» **Extrait**
+++
S’ensuit tout un discours, les juifs sont heureux en France, ou du moins, moins malheureux que les musulmans, nous devons donc aider les musulmans de France et d’ailleurs, c’est, selon lui, la seule possibilité pour qu’ils nous acceptent (supportent ?) et finissent par reconnaître le droit d’Israël à exister. Nous juifs, avons donc en quelque sorte une situation privilégiée en France, là également nous n’avons probablement pas les mêmes sources d’informations. Si cette analyse est probablement exacte pour une catégorie de juifs privilégiés, elle ne l’est certainement moins pour les juifs dont le niveau de vie est proche du seuil de pauvreté qui vivent dans des banlieues défavorisées à forte proportion immigrée, la difficulté (voire l’impossibilité) pour les enfants juifs de fréquenter les écoles laïques est de plus en plus patente. Je ne peux croire, que M. Attali, ignore la recrudescence, la banalisation dans notre pays des actes antisémites dans les écoles, Emmanuel Brenner dans un ouvrage collectif publié sous le titre : Les territoires perdus de la république dans lequel les différents auteurs, font part de leur impuissance à tenter de juguler les dérives racistes, l’antisémitisme, la difficulté à enseigner qui disent-ils témoigne de la décrépitude des valeurs qui fondent la république…. Les parents juifs, n’ont bien souvent d’autres choix que de scolariser leurs enfants dans des écoles privées ou juives.
+++
» **À faire**
D'après l'extrait, quel choix reste bien souvent aux parents juifs pour la scolarité de leurs enfants ?

» **Liste des données**
+++
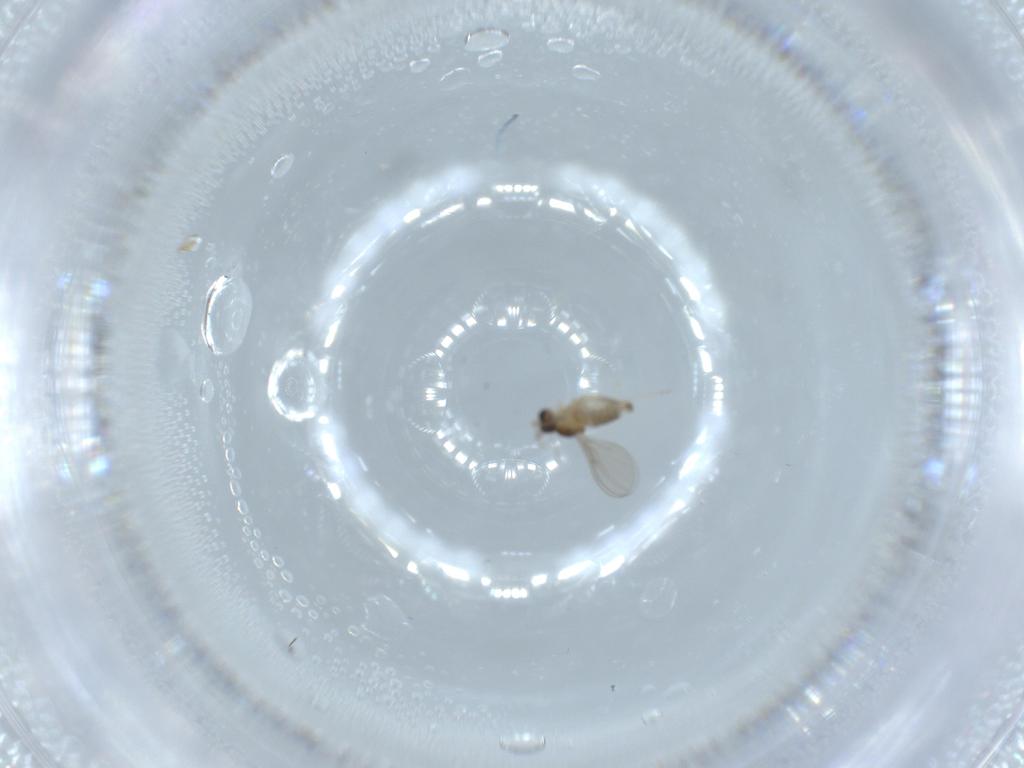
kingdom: Animalia
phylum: Arthropoda
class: Insecta
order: Diptera
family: Cecidomyiidae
+++
» **Réponse complète**
Ils n'ont bien souvent d'autre choix que de les scolariser dans des écoles privées ou juives.